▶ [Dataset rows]
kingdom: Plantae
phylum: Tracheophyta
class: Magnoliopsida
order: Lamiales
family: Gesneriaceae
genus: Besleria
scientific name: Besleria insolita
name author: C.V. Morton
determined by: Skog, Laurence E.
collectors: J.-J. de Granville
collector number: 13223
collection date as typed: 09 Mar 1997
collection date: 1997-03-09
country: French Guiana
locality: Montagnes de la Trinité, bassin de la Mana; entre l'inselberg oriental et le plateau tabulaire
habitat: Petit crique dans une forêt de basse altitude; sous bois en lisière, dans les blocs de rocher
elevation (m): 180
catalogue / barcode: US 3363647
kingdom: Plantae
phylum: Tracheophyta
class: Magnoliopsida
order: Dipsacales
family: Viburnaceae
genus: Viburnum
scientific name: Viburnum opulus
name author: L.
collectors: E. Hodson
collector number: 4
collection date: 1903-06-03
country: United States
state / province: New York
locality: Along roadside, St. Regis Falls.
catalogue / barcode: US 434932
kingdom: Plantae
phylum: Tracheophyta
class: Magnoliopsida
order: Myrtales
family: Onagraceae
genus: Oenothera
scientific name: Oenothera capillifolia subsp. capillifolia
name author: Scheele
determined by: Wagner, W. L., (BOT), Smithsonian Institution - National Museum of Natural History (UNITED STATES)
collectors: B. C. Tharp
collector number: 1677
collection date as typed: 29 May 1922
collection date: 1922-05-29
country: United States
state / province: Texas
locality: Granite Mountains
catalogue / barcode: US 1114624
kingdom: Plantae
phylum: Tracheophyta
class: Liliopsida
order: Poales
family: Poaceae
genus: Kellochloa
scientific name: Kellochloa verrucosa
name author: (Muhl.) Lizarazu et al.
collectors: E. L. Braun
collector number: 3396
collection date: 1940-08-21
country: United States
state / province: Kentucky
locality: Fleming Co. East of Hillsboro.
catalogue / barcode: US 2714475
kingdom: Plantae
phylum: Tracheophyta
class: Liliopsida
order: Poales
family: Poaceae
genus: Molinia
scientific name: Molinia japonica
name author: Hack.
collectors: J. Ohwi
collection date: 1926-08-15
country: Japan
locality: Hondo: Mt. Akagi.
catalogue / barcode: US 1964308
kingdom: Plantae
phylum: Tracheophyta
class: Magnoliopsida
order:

▶ [AIM]
Copy every line of the items above word for word, in the same order.

▶ [EXERCISE OUTPUT]
kingdom: Plantae
phylum: Tracheophyta
class: Magnoliopsida
order: Lamiales
family: Gesneriaceae
genus: Besleria
scientific name: Besleria insolita
name author: C.V. Morton
determined by: Skog, Laurence E.
collectors: J.-J. de Granville
collector number: 13223
collection date as typed: 09 Mar 1997
collection date: 1997-03-09
country: French Guiana
locality: Montagnes de la Trinité, bassin de la Mana; entre l'inselberg oriental et le plateau tabulaire
habitat: Petit crique dans une forêt de basse altitude; sous bois en lisière, dans les blocs de rocher
elevation (m): 180
catalogue / barcode: US 3363647
kingdom: Plantae
phylum: Tracheophyta
class: Magnoliopsida
order: Dipsacales
family: Viburnaceae
genus: Viburnum
scientific name: Viburnum opulus
name author: L.
collectors: E. Hodson
collector number: 4
collection date: 1903-06-03
country: United States
state / province: New York
locality: Along roadside, St. Regis Falls.
catalogue / barcode: US 434932
kingdom: Plantae
phylum: Tracheophyta
class: Magnoliopsida
order: Myrtales
family: Onagraceae
genus: Oenothera
scientific name: Oenothera capillifolia subsp. capillifolia
name author: Scheele
determined by: Wagner, W. L., (BOT), Smithsonian Institution - National Museum of Natural History (UNITED STATES)
collectors: B. C. Tharp
collector number: 1677
collection date as typed: 29 May 1922
collection date: 1922-05-29
country: United States
state / province: Texas
locality: Granite Mountains
catalogue / barcode: US 1114624
kingdom: Plantae
phylum: Tracheophyta
class: Liliopsida
order: Poales
family: Poaceae
genus: Kellochloa
scientific name: Kellochloa verrucosa
name author: (Muhl.) Lizarazu et al.
collectors: E. L. Braun
collector number: 3396
collection date: 1940-08-21
country: United States
state / province: Kentucky
locality: Fleming Co. East of Hillsboro.
catalogue / barcode: US 2714475
kingdom: Plantae
phylum: Tracheophyta
class: Liliopsida
order: Poales
family: Poaceae
genus: Molinia
scientific name: Molinia japonica
name author: Hack.
collectors: J. Ohwi
collection date: 1926-08-15
country: Japan
locality: Hondo: Mt. Akagi.
catalogue / barcode: US 1964308
kingdom: Plantae
phylum: Tracheophyta
class: Magnoliopsida
order:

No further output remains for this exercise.